I did a house last fall. Both tub/shower diverters are humming/whistling when you are showering. He bought all fixtures so I'm not panicking, just curious.

I hear it doing service calls, usually makes a sound and then goes away if the diverters is good. 

Thoughts? Thanks guys


----------



## MarkToo (Dec 17, 2011)

You sure it's not the shower heads? Moen had a run of box store head/arm/flange kits a while back that would whistle like no tomorrow. Was nuts. I haven't seen them in at least a couple years now.


----------



## UN1TED-WE-PLUMB (Oct 3, 2012)

Single handle Moens?? That's usually where I see it. Normally replacing the tub spouts will take care of it. 

Charge him. Tell him to call moen to order new spouts. It will make it easier to swallow if your not charging him for the spouts.


----------



## JoshJ (May 10, 2012)

What brand of valves?


----------



## The bear (Sep 27, 2012)

I agree might be shower heads. Flow restrictor may be causing it.


----------



## plbgbiz (Aug 27, 2010)

Maybe the valve is a voyeur. :brows:


----------



## redbeardplumber (Dec 4, 2012)

Yes they r single handle Moen faucets.

Thanks guys.


----------



## UN1TED-WE-PLUMB (Oct 3, 2012)

I knew it... 

Tell him to call moen for new tub spouts. They will be free then you charge him to install them.


----------



## redbeardplumber (Dec 4, 2012)

UN1TED-WE-PLUMB said:


> I knew it...
> 
> Tell him to call moen for new tub spouts. They will be free then you charge him to install them.
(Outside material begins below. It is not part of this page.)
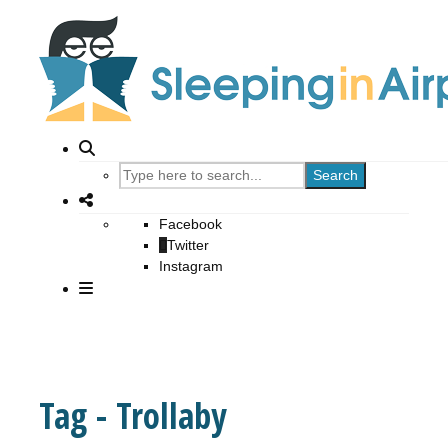
Search
Facebook
Twitter
Instagram
Tag - Trollaby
You have had this problem with Moen diverters?


----------



## UN1TED-WE-PLUMB (Oct 3, 2012)

Yes. Big 10-4 good buddy


----------



## redbeardplumber (Dec 4, 2012)

I know they aren't slip fits, so I'm sure if the nipple isn't sealed well and it sucked air it may do this. Box store crap.


----------



## UN1TED-WE-PLUMB (Oct 3, 2012)

Not slips?? Surprising. 

Anyway new spouts should take care of it.. And make sure you check the water pressure when your out there too.


----------



## antiCon (Jun 15, 2012)

if its a spout diverter its probably the little washer inside.. replace spout and should stop..


----------